Yes. Lower bitrate = lower quality.

If so, how noticeable is it?

Depends on the material you are encoding and on your tolerance for the artifacts created by lower bitrates. Noisy video (like that taken in low light, or transferred from low-quality sources, like VHS tape), require higher bitrates to look as good as the originals because lots of bits are required to encode all that random "snow" that overlays the real picture (which is why professional encoders use noise reduction on poor footage prior to encoding). Fast moving video requires higher bitrate to maintain quality than does talking head footage.

What is the lowest bit rate setting that is recommended for a good quality DVD.

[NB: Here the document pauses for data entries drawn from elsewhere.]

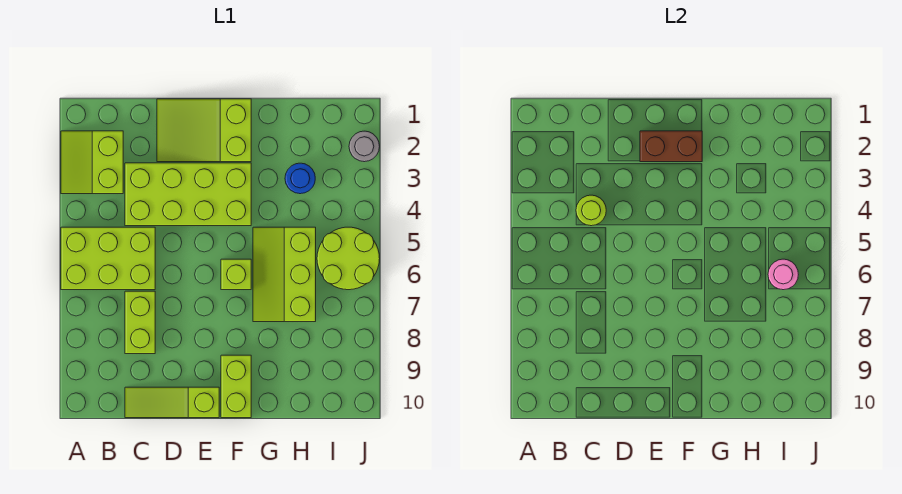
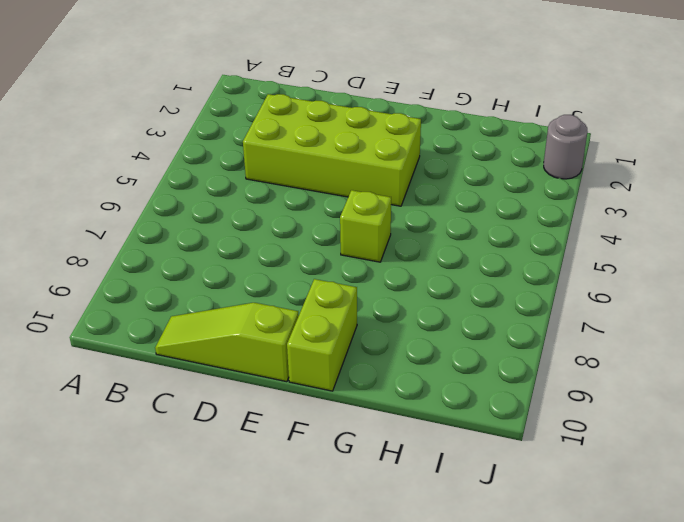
none -> lime slope A2:B3 level 1 top B
none -> lime brick A5:C6 level 1
none -> lime brick C7:C8 level 1

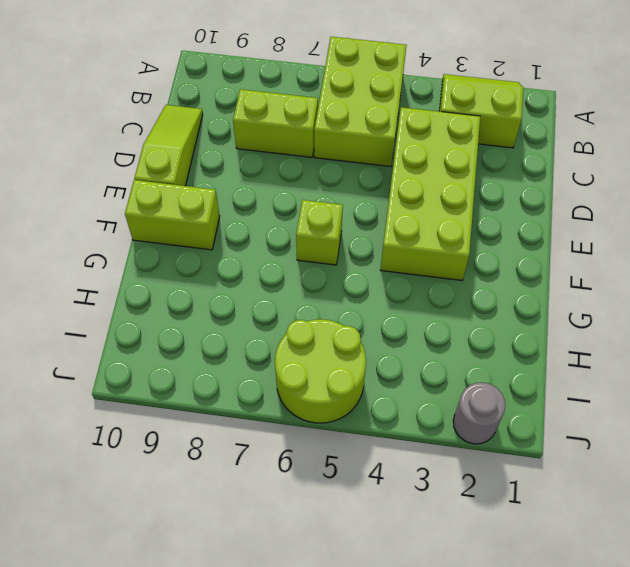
none -> lime slope D1:F2 level 1 top F
none -> lime slope G5:H7 level 1 top H
none -> blue round brick H3 level 1

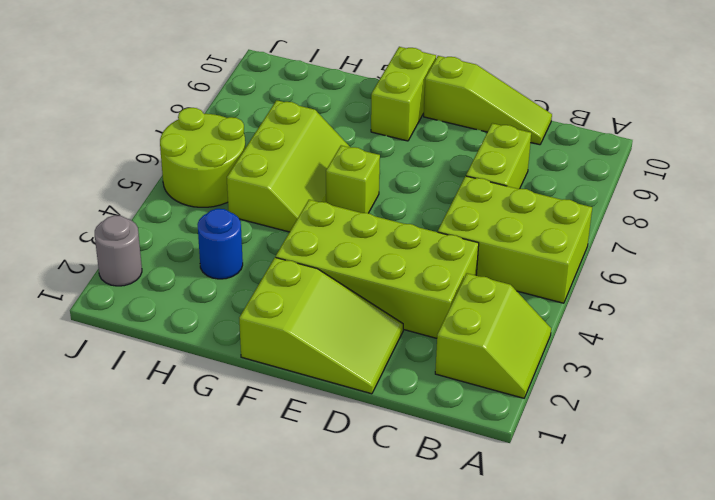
none -> lime round brick C4 level 2
none -> brown brick E2:F2 level 2
none -> pink round brick I6 level 2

See the above "it depends" paragraph. Everyone will give you a different answer, even after writing their own version of "it depends." For me (I am fussy about quality), I do not like to encode DV video at an average bitrate below 6,000 kbps, although I have gotten resonably acceptable results going as low as 4,500 kbps (although I used an external MainConcept encoder with lots of tweaked settings, and used the two-pass feature). Some people say that you get compatibility problems if you encode at average rates above 7,000 kbps, although I often encode at 8,000 kbps (average bitrate) and have not had problems with the disks I have sent out.

Another way of putting this is that when using DV video as the source, I try to never put more than 90 minutes on one DVD (single sided, single layer 4.7 GByte).